As a firm we have moved away from plastic, even in our boardrooms you won’t find plastic water bottles anymore, there are glass bottles instead. We are encouraging our people to participate in our efforts too. Since we have a lot of paperwork to do, we are pushing the agenda with a lot of consciousness around printing and clear desk policy.
Team members are encouraged to donate clothes that usually land in garbage, these are given to NGOs after scrutiny and sanitisation. As part of CSR drives, they can also actively participate in events such as trees planting.
Our community clubs on a variety of subjects such as films, literature, and photography allow people to engage with each other, form lasting relationships, feel nourished in the soul, and energised with their passions.
How I work on personal well-being challenges
I tend to work long hours, pushing myself as much as possible whether working or reading, but I watch my sleep patterns closely. I can clearly see the correlation between my mental faculties and sleep. I know that if I’m not having enough restful sleep, my mental faculties are not at peak.
I sleep between five and half and six hours on weekdays, hoping to catch up over the weekend, I know it is not enough, but with the long commute in Mumbai that’s all I can manage now.
The reason we worked with Thrive recently was to sensitise our team on the different aspects of well-being and the Sleep Movement.
A typical day in my life
I wake up at 6 am, do 20 minutes of stretching followed by some breathing exercises, and then the regular rigmarole of life begins.
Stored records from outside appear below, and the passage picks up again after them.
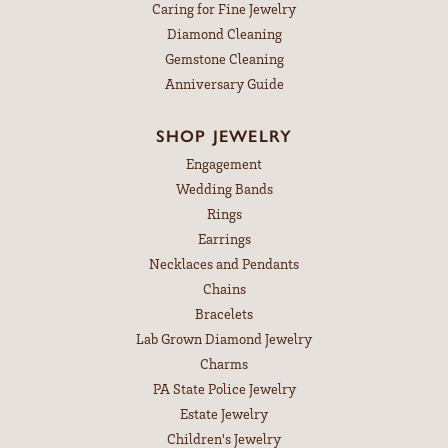
Caring for Fine Jewelry
Diamond Cleaning
Gemstone Cleaning
Anniversary Guide
SHOP JEWELRY
Engagement
Wedding Bands
Rings
Earrings
Necklaces and Pendants
Chains
Bracelets
Lab Grown Diamond Jewelry
Charms
PA State Police Jewelry
Estate Jewelry
Children's Jewelry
Before I wind down for the day, I try to quickly write off things on my notepad that were on my mind, so I don’t carry them to bed. I’ve realised that if I have too many things on my mind then it becomes difficult to wake up refreshed, so it is important to offload.
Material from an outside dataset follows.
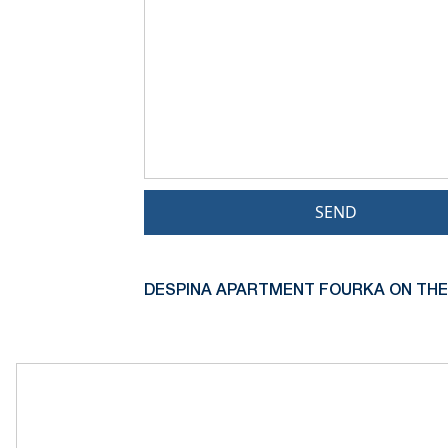
SEND
DESPINA APARTMENT FOURKA ON THE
On Sundays, I try to get a game of badminton with my daughter… that’s the best my current schedules allow. I’ve more time when I’m travelling as the commute is not there and it becomes more possible to devote time to things like exercise.
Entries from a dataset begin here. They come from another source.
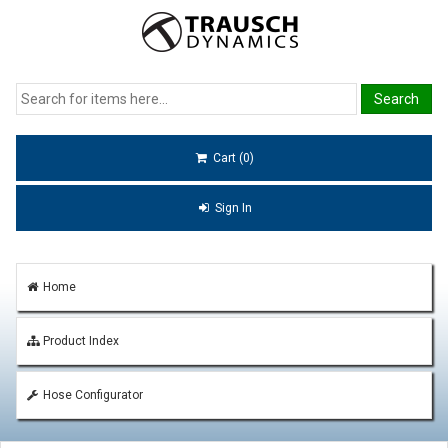
Cart (0)
Sign In
Home
Product Index
Hose Configurator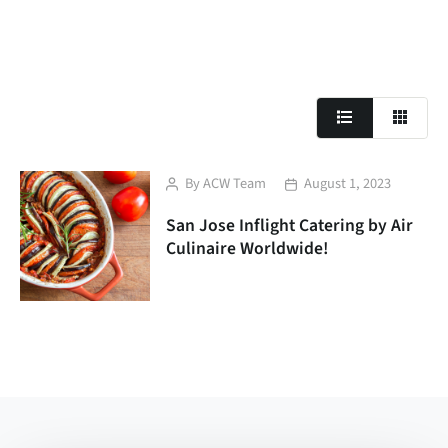
Post
Post
By
ACW Team
August 1, 2023
author
date
San Jose Inflight Catering by Air
Culinaire Worldwide!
My relationship with technology
Though I’m a slave to technology, I like to look at it as a huge enabler. At bed time, I keep the phone at least 15 feet away so I don’t check the messages and am off it half hour to 45 minutes before I sleep.
My encounter with burnout
I had a clear burnout in 2006 when I had pushed myself far too thin with aggressive travel, lack of sleep, work stress… the obvious of that was my performance was impacted. I couldn’t remember things! I could be talking to people and my vocabulary would just fail me, I would not be able to recollect numbers or do mental maths. Realisation sunk in when at an important meeting with global folks, I was talking about a problem situation and I couldn’t remember what I spoke 10 seconds back!
It was then my mind triggered to Vipassana and the next thing I was doing was a Vipassana workshop for 11-12 days. It made me conscious of sleep habits, physical fitness, and watch my diet. I realised that food is fuel and not something to crave for.
Well-being practises that helped
Besides good sleep habits and portion consciousness, I value hydration and have two bottles of water at work and more when I get home. It keeps me energised. Also, since sitting is the new smoking, I have a standing desk at work and like to stand and pace about whenever possible.
Good intentions are indeed the right step forward, and with leaders like Pawar walking the talk in well-being, KPMG is off to a healthy run.